In DS-Lite terminology, a CPE performing IPv4 to IPv4-over-IPv6 encapsulation is called the Basic Bridging Broadband (B4) element. The IPv4 packet from the home device to an external destination is encapsulated in an IPv6 packet by the CPE and transported into the provider network.
When service providers want to migrate their core network to IPv6, they need to ensure that existing IPv4 users continue to get access to IPv4 internet as before.
Following sequence describes the connection establishment process using DS Lite:
- Matches the IPv4 destination address and port for the packet to a specific customer based on the IPv6 address in the mapping table.
- Maps the packet’s IPv4 destination address and port to the IPv4 destination address and port inside the subscriber network.
- Encapsulates the IPv4 packet in an IPv6 packet using the mapped IPv6 address as the IPv6 destination address.
- Forwards the packet to the customer.
Dual-Stack Lite Component’s
The Dual-Stack Lite architecture for an ISP consists of the following components:
Carrier-Grade NAT Device (CGN)
Network Address Translation (NAT) is a popular IP translation technology has been used for a long time and by universally supporting in all type’s firewalls, router and gateways.
Carrier Grade NAT (CGN/CGNAT), also known as Large Scale NAT (LSN) is now becoming the new standard to that enables service providers to successfully migrate to IPv6 while continuing to support and interoperate with existing IPv4 devices and content.
CGNAT offers service providers tunneling solutions with Dual-Stack Lite capabilities as well as native network address translation solutions, such as NAT44 and NAT64. CGNAT is a way of solving the problem of the limited supply of IP addresses available in IPv4’s 32-bit address space. It provides carrier-grade scalability by offering a very high number of IP address translations, very fast NAT translation setup rates and high throughput.
Basic Bridging Broadband (B4)
Basic Bridging broadband, or B4, is a device or component that resides in the subscriber premises. Typically, B4 is a component in the CPE devices in the subscriber premises.
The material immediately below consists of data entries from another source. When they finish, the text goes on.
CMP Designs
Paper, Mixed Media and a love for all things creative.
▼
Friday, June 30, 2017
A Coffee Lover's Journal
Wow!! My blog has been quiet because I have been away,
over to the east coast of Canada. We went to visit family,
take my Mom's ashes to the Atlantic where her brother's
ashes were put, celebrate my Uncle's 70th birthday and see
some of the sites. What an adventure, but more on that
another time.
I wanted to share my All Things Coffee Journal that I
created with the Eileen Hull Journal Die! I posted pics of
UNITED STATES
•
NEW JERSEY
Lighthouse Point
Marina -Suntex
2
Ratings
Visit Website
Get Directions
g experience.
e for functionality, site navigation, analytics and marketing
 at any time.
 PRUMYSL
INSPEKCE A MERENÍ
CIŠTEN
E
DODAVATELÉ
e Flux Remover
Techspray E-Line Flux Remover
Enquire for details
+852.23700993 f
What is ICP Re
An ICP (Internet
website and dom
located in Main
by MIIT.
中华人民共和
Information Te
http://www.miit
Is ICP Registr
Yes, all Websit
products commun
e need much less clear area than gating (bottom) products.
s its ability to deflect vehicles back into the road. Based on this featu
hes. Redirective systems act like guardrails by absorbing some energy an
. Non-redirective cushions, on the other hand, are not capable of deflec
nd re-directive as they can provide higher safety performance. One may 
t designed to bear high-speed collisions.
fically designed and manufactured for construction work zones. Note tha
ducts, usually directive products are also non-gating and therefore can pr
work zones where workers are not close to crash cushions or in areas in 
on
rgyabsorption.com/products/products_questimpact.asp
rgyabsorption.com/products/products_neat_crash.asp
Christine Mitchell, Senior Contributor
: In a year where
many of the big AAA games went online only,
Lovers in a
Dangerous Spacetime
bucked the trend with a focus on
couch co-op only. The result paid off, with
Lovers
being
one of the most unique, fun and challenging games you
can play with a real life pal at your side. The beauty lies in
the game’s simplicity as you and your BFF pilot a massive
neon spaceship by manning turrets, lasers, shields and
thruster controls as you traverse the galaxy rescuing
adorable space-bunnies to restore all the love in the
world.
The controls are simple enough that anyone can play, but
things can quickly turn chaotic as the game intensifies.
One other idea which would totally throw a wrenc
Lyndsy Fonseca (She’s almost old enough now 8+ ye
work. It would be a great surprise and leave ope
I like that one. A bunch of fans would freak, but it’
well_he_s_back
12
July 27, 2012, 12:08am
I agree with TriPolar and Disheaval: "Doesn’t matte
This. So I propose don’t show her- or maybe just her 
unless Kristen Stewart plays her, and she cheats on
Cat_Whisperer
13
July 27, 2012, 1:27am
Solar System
IPv4 subscribers are connected to the IPv6-only ISP access network through the CPE device containing the B4 component. The main function of the B4 is to initiate an IPv6 tunnel between B4 and an address family transition router (AFTR) in order to send or receive subscriber IPv4 request or response packets over the tunnel.
B4 includes an IPv6 address known as the B4 tunnel endpoint address. B4 uses this address to source IPv6 packets to AFTR and receive packets from AFTR.
Address family transition router (AFTR)
AFTR is a device or component residing in the ISP’s core network. AFTR terminates the IPv6 tunnel from the B4 device. In other words, the IPv6 tunnel is formed between B4 in the subscriber premise and AFTR in ISP core network.
AFTR decapsulates IPv6 packets received from B4 to recover the subscribers’ original IPv4 packets. AFTR sends the IPv4 packets to the LSN device or component. LSN routes the IPv4 packets to their destination after performing NAT address and port translation (NAT 44) and other LSN related processing.
AFTR includes an IPv6 address known as the AFTR tunnel endpoint address. AFTR uses this address to source IPv6 packets to B4 and receive IPv6 packets from B4. The NetScaler appliance implements the AFTR component.
The IPv6 tunnel created between B4 and AFTR is called a softwire.
When a user’s device sends an IPv4 packet to an external destination, DS-Lite encapsulates the IPv4 packet in an IPv6 packet for transport into the provider network. These IPv4-in-IPv6 tunnels are called softwires. Tunneling IPv4 over IPv6 is simpler than translation and eliminates performance and redundancy concerns.
The softwires terminate in a softwire concentrator at some point in the service provider network, which decapsulates the IPv4 packets and sends them through a carrier-grade Network Address Translation (NAT) device. There, the packets undergo source NAT processing to hide the original source address.